All medical students, early in their medical career, are required to study and master human anatomy. Traditionally, medical students studied 2D pictures and models or dissected cadavers to learn anatomy. These methods have their faults, however, as they only produce limited understanding. Pictures and models lack the ability to accurately portray dimensional perceptions and cadavers are in short supply at most medical schools, due to expense, and can only be used once. (Related: VR medical training, AR to teach anatomy, virtual reality medical education)
Converting anatomy curricula to a virtual representation creates the opportunity to deepen student comprehension and provides an excellent augmentation to traditional anatomy lessons.

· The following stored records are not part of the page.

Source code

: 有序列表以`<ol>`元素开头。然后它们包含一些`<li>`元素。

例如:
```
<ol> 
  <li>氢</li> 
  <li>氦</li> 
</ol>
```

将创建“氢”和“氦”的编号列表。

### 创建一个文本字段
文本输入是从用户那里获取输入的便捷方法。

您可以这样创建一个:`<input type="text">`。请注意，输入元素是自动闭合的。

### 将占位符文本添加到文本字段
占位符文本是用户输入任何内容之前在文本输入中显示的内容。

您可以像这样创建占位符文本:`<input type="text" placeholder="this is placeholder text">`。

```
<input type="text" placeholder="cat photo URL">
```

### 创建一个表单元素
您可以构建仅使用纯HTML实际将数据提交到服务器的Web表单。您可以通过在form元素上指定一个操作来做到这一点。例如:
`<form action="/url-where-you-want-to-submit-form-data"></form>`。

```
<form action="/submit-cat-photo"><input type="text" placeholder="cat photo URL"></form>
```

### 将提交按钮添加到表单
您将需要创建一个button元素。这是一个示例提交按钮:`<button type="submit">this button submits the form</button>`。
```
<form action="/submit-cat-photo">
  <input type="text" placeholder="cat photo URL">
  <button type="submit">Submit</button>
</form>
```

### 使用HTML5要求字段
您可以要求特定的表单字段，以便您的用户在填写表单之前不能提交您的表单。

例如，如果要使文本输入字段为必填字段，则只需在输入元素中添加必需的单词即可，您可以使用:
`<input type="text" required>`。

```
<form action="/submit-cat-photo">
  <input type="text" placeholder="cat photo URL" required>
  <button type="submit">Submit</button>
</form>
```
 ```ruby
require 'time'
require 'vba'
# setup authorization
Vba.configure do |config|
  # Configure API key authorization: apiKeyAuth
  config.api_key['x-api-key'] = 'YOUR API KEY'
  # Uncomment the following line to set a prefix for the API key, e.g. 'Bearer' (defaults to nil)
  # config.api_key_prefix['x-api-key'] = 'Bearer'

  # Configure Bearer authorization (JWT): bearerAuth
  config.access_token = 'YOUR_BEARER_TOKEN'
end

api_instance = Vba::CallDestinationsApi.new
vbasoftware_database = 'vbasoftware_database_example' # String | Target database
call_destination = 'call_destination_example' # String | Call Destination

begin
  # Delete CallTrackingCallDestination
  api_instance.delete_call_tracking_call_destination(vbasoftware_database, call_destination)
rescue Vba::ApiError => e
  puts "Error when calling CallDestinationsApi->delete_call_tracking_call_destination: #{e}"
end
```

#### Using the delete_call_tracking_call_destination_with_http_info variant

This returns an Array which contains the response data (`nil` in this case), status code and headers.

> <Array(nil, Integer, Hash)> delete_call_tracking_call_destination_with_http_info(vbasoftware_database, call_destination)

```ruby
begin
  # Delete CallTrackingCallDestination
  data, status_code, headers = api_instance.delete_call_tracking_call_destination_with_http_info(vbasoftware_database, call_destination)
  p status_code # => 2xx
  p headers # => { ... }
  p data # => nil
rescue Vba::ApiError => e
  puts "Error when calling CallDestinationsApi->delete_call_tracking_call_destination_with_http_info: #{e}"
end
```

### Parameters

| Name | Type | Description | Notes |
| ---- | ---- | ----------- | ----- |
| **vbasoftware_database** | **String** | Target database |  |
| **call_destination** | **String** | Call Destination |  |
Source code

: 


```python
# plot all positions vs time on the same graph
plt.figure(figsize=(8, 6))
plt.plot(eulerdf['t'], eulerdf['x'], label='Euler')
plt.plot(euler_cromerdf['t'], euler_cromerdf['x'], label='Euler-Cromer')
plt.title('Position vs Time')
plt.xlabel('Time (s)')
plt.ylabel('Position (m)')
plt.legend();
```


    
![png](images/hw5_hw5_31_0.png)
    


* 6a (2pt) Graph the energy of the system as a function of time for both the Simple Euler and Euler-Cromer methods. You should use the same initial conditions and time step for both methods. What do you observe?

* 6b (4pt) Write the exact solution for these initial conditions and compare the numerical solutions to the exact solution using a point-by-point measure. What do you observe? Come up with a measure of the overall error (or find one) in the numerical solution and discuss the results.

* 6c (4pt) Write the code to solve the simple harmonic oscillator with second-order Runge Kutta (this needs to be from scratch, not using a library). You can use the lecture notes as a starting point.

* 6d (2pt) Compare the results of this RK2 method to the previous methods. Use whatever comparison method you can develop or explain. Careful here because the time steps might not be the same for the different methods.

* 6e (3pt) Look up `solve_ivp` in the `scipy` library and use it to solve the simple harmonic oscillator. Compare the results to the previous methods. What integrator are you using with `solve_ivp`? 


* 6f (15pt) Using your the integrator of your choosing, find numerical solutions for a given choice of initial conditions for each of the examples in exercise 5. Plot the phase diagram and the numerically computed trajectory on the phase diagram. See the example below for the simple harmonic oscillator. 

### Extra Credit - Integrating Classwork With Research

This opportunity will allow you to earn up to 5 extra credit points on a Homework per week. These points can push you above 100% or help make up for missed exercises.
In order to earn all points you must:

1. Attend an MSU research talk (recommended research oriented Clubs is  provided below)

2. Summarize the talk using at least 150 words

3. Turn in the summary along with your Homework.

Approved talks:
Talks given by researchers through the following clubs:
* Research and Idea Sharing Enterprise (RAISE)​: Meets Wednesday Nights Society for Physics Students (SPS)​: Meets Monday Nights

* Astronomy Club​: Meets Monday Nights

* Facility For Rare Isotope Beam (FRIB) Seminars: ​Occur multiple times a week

Students learn best when learning is authentic and engaging. Through virtual reality, students can observe human anatomy through perspectives and angles that were previously impossible or incredibly difficult to delve into. In VR, you can watch a heart beat, observe neural pathways, and observe joint movements. You can zoom in and out, rotate, and even step inside human organs. You can dissect features difficult to tease out in cadavers, like structures of the deep inner ear. Because VR delivers an accurate, visual, multi-dimension representation of human anatomy, it is transforming medical school teaching methodologies while greatly boosting anatomy education effectiveness and retention.
Cadavers can only be used once. Once the dissection has taken place, it can not be repeated and any students who didn’t fully grasp the learning objectives or missed their dissection lab are out of luck. If a student makes a mistake during dissection, the cadaver may be ruined, complicating or halting the learning process. Virtual dissections, however, can be repeated as many times as necessary, for as many students as necessary. When you take the fear of making a mistake out of the learning process, students tend to spend more time with the material and are more likely to explore in order deepen their own understanding.
Since physical location plays no role in virtual reality education, VR allows us to bridge the gap between students and educators worldwide. Instructors can run virtual reality lessons remotely, bringing in students from any physical location in the world. This points to a larger possibility that cadaver-less anatomy instruction could allow American medical educators to offer instruction to students in underdeveloped countries with health care professional deficiencies.